Harvesting the Fruits of Failure
I had a Chemistry professor at Purdue who used to say, “No experiment is ever a failure. It can always serve as a bad example!” I didn’t appreciate his wisdom at the time, but I’ve come to see how failed efforts at change or intelligent risk taking can be more instructive than successes. However, it takes some key factors to derive the benefits.
Following a Failure
These are some of the necessary ingredients to mining the gold from failed efforts:
- Humility and self-awareness
- Candor from those involved when providing feedback
- An inquiring mind more intent on getting at the truth rather than assigning blame
- A disciplined approach to analyzing the failed effort
- A desire to learn and improve
Common Causes of Failures We’ve Witnessed
In our work with organizations pursuing a performance excellence journey, we’ve seen our share of aborted efforts. One of the most common failure modes is a senior leader who gets distracted by the next big shiny object (the latest WSJ or NYT best seller on the business books list; or the latest management fad – remember when Six Sigma was all the rage?). Or there has been an unrealistic expectation about how quickly they could win an award. Or an underestimate of the real work that would be required to implement systematic processes and build a culture of continuous improvement and innovation.

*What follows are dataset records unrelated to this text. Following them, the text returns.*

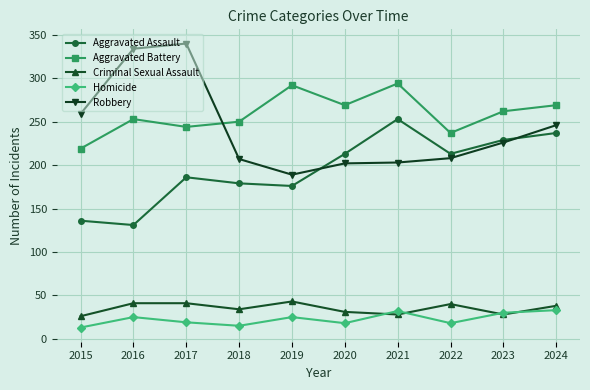

What is the difference between the maximum and minimum values in the Homicide series?

20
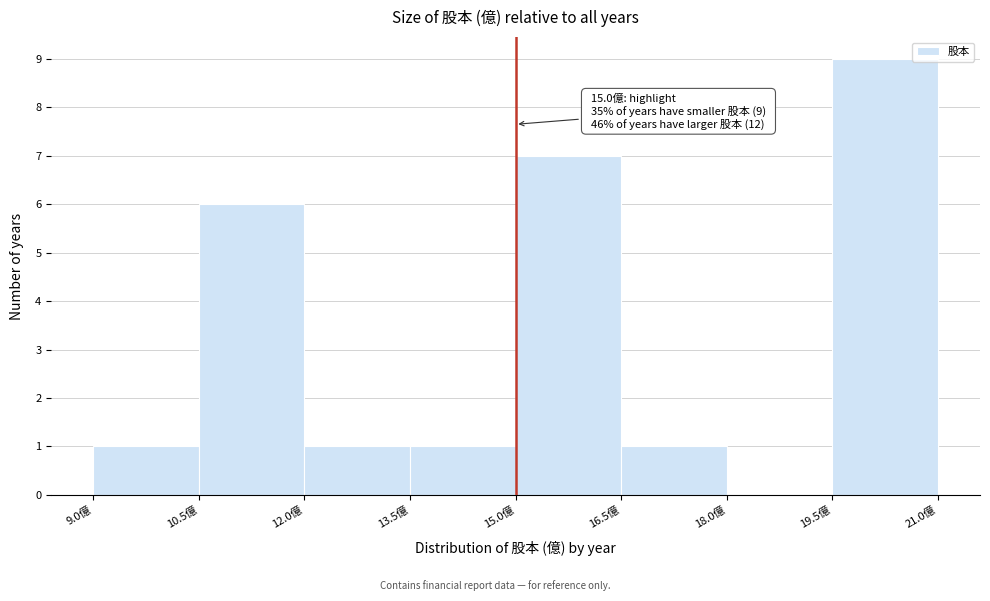

Over which range of the x-axis is the bar tallest?

19.5 to 21.0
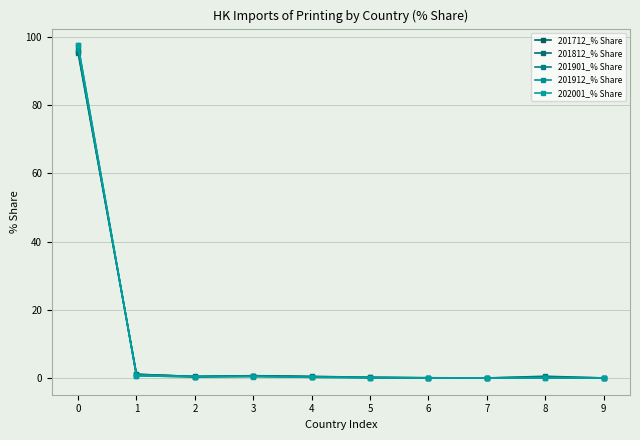

Where do 201912_% Share and 202001_% Share first cross each other?

0 and 1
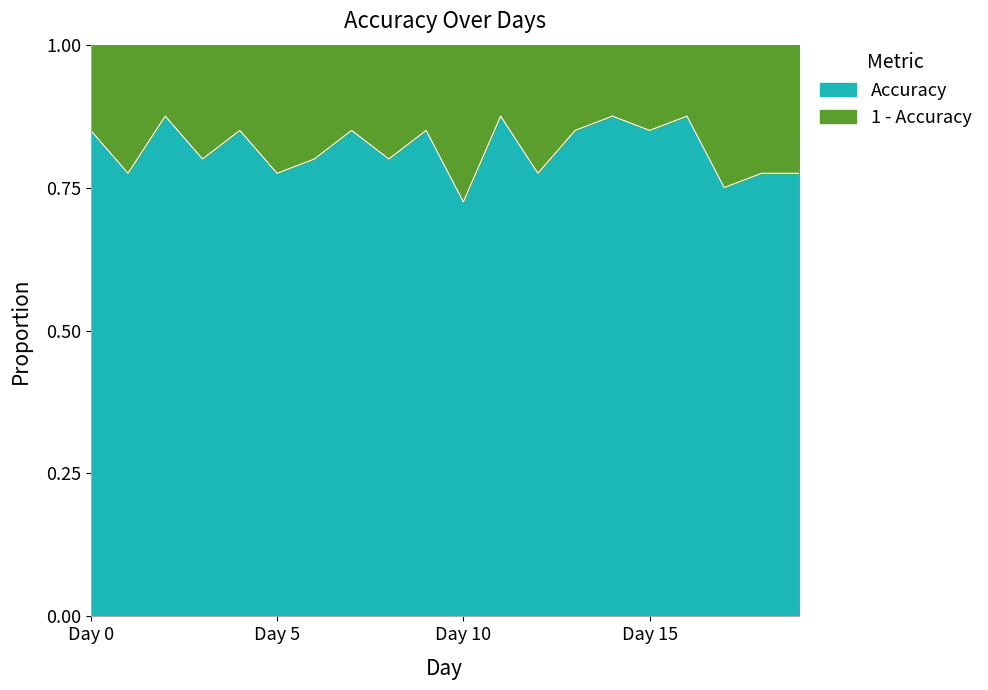

List the labels in order of value, largest first.

Day 2, Day 11, Day 14, Day 16, Day 0, Day 4, Day 7, Day 9, Day 13, Day 15, Day 3, Day 6, Day 8, Day 1, Day 5, Day 12, Day 18, Day 19, Day 17, Day 10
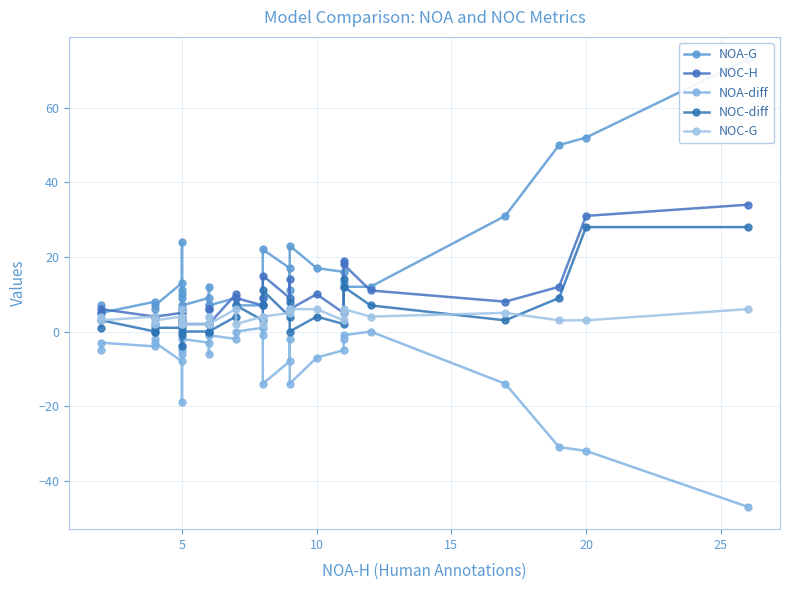

How many negative values does the NOA-diff series have?

29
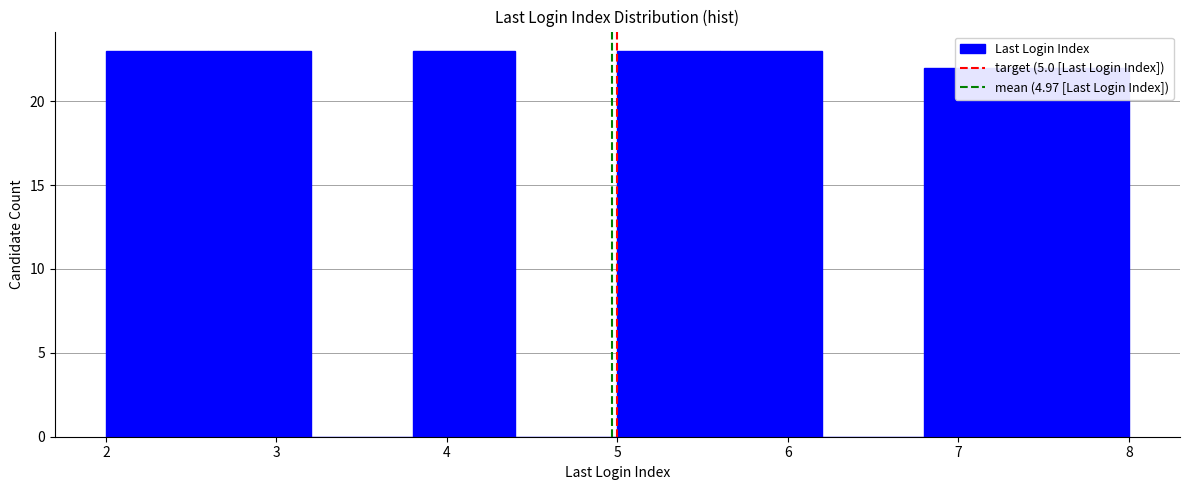

Reading left to right, list every bar in this chart as the range it spans on the x-axis followed by its height. The values are not printed on the chart, so give them approximately, as read against the axis.

2.0 to 2.6: 23
2.6 to 3.2: 23
3.2 to 3.8: 0
3.8 to 4.4: 23
4.4 to 5.0: 0
5.0 to 5.6: 23
5.6 to 6.2: 23
6.2 to 6.8: 0
6.8 to 7.4: 22
7.4 to 8.0: 22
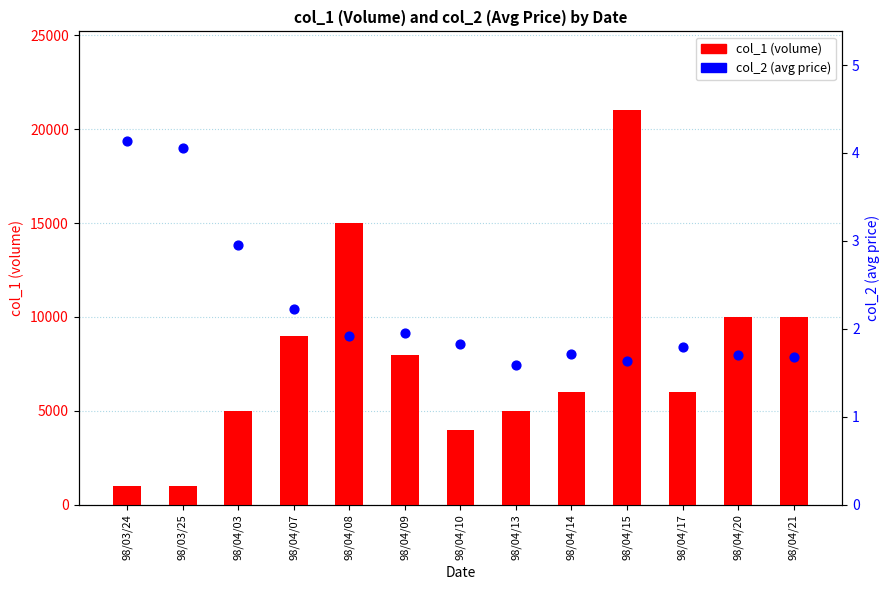

At which category is the sum across all series the highest?

98/04/15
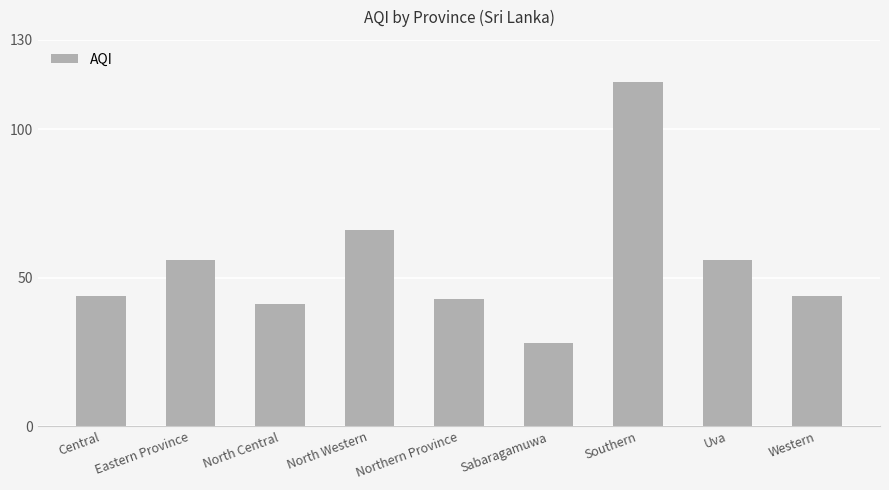

What position from the right is Uva?

2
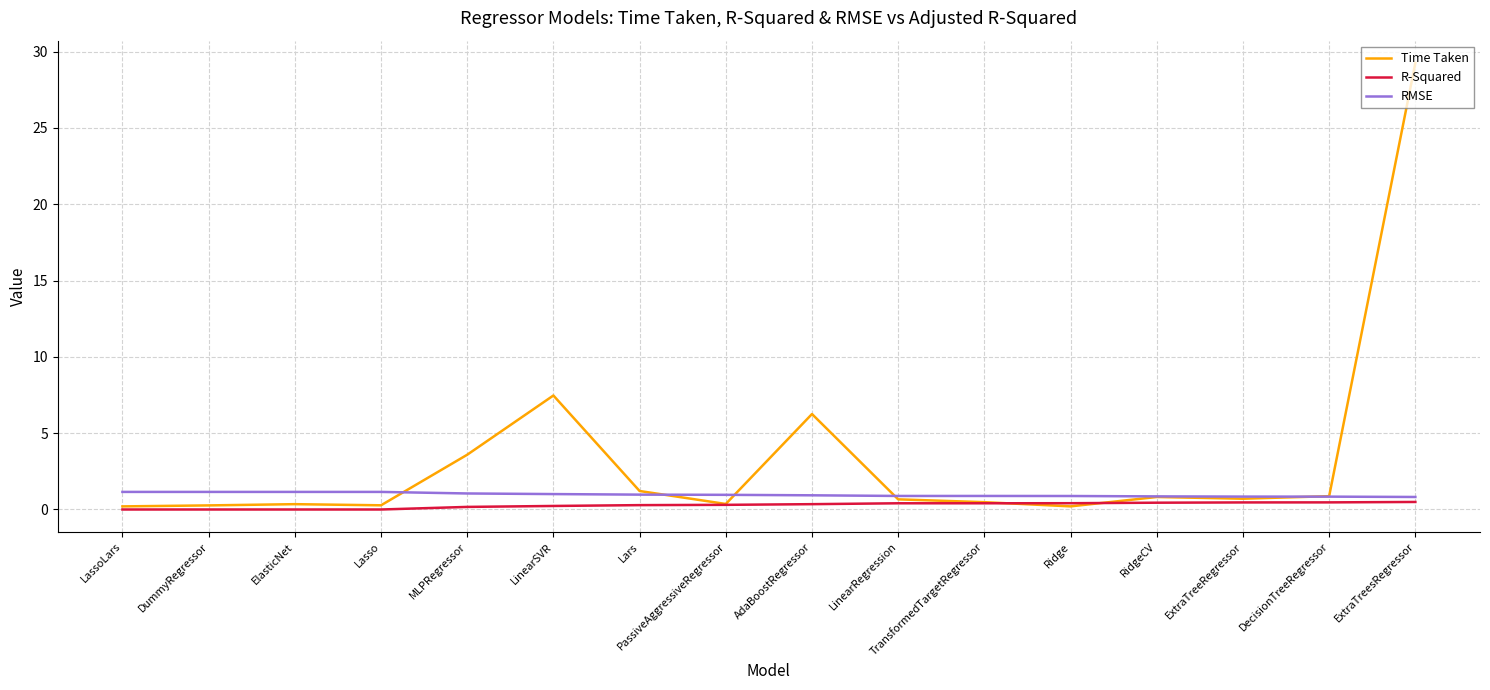

Which series has the largest range (max minus min)?

Time Taken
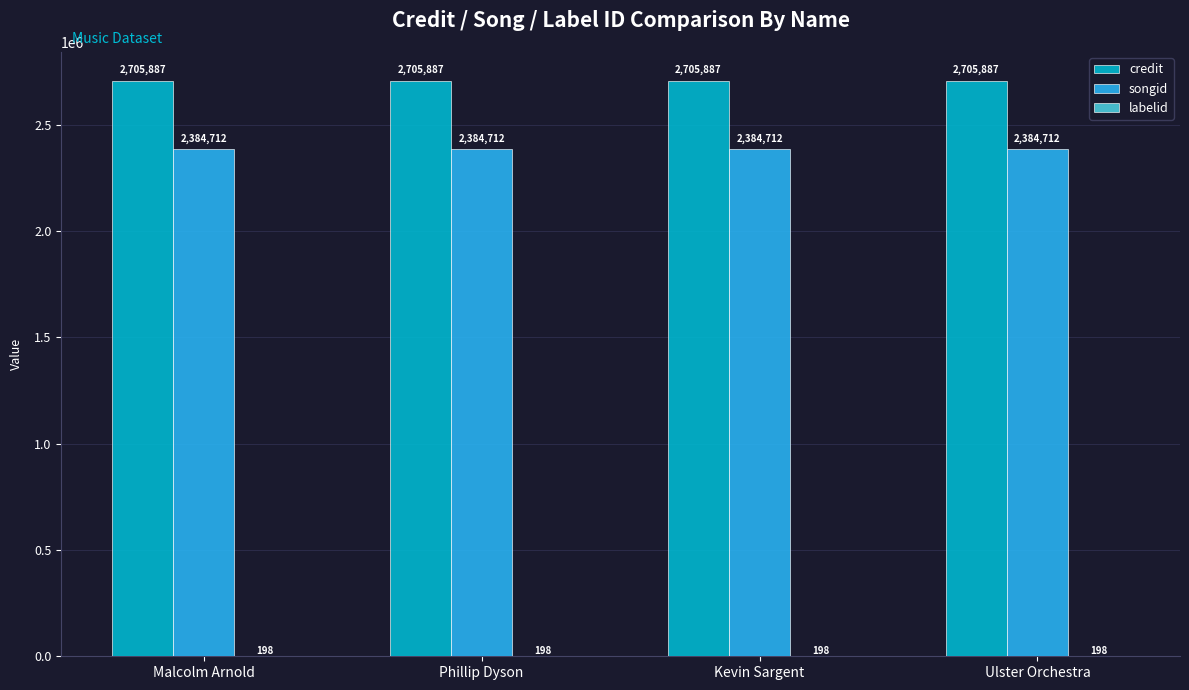

The value of songid at Ulster Orchestra is 869124. True or false?

False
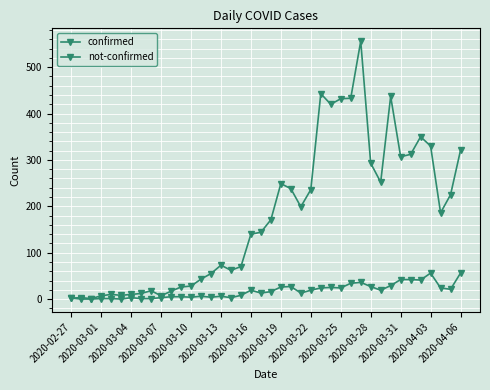

How many categories are shown in the chart?

40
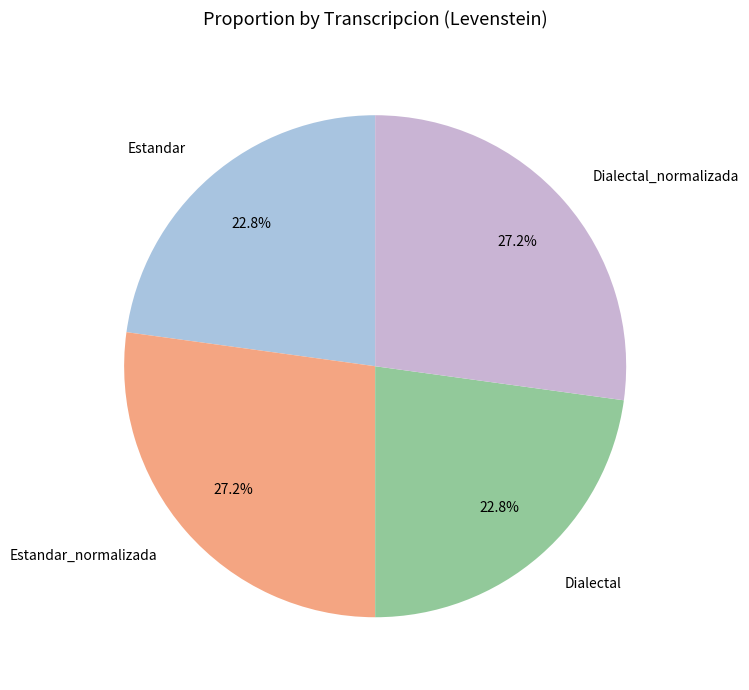

What portion of the pie excludes Dialectal?

77.2%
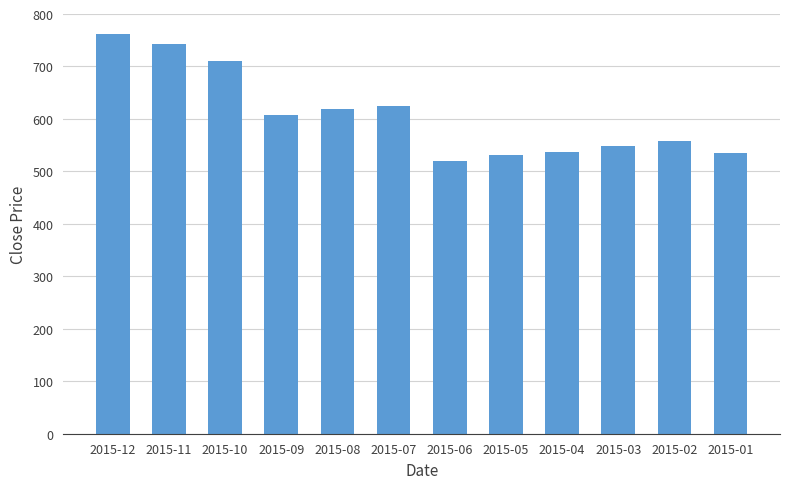

What is the value of the 6th bar from the left?

625.6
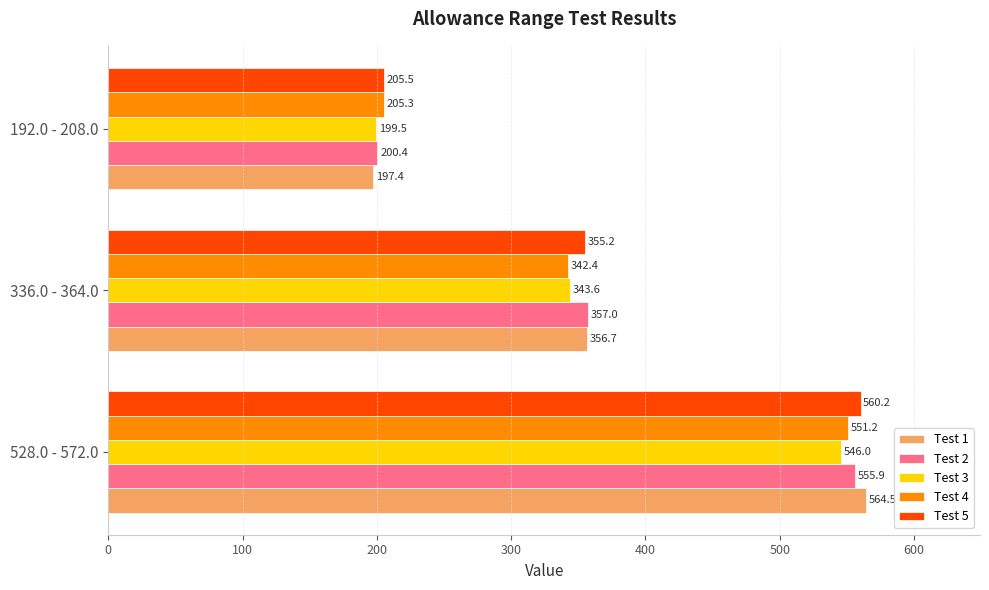

Which series has the widest spread of values?

Test 1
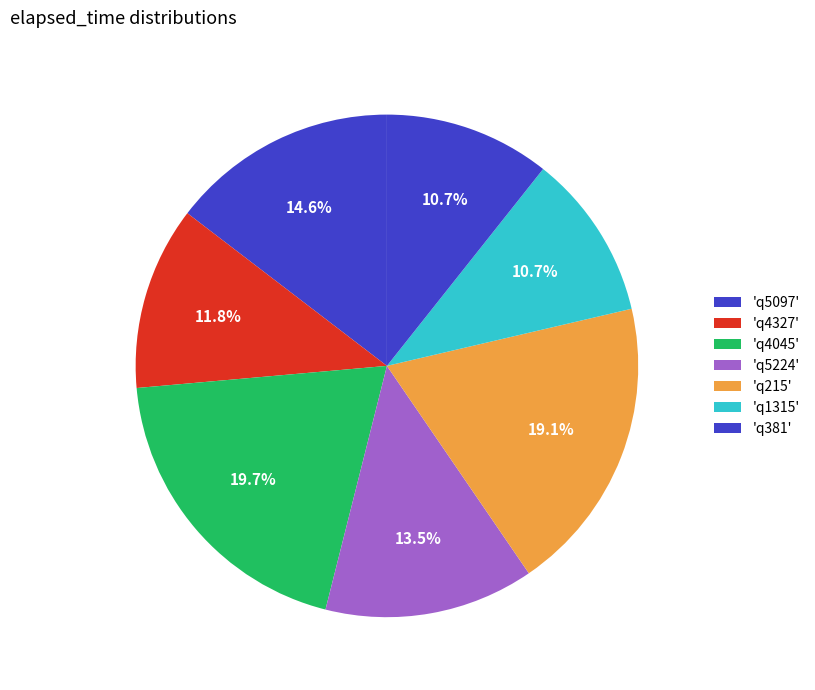

How many segments does this pie chart have?

7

And sometimes change fails because the change wasn’t a real improvement; it was merely different from the previous state. This is often the result of inadequate attention to getting customer and stakeholder input and then soliciting their feedback during a pilot phase of the change. Sometimes it’s the result of a flawed design process, where requirements and expectations were known but not embedded in the new process, product, or service due to arrogance, ignorance, or – sadly – incompetence.
Analyzing Failed Efforts to Harvest the Learnings
I’m not a fan of the oft-used “Plus/Delta” brainstorming technique (what went well/what needs to be changed) following an event. It fails to do a real root cause analysis, often scratches just a superficial surface, and doesn’t drive concrete action plans to prevent the failure mode(s) in the future.
When I was the Chair of one of the Alliance Programs, I also facilitated our examiner training. Following a nearly disastrous training event when the area was hit with a major blizzard, we conducted a structured After Action Review (AAR), a debriefing and learning methodology developed by the US Army.
https://hbr.org/2023/01/a-better-approach-to-after-action-reviews
We assembled a team of all of the key participants in the process and began by breaking the examiner training and the application process into phases: Examiner Recruitment, Training Logistics, Examiner Training, Independent Analysis and Consensus, Site Visit, and Judges Review. For each phase, we identified what was supposed to happen, what actually did happen, the reason(s) for any discrepancies, and detailed action plans to address the gaps before the next cycle.
It was incredibly successful in improving the subsequent examiner training cycles so long as we stayed disciplined in adhering to the improvements we had implemented. But over time as the key participants changed, we found that there wasn’t sufficient knowledge management to hold the gains, so the new team conducted another After Action Review.
Holding the Gains
If you’re going to leverage the learnings from a failure, you need to memorialize them in documentation that can survive changes in the organization. Often times this is managed with policies, procedures, checklists, and training. But these have to be easily retrievable in a knowledge management system for future use. Some of our clients use shared drives accessible by their employees; others use sophisticated systems for document control. The real message is that these lessons learned do nothing to improve organizational maturity if they aren’t captured, stored, and reviewed.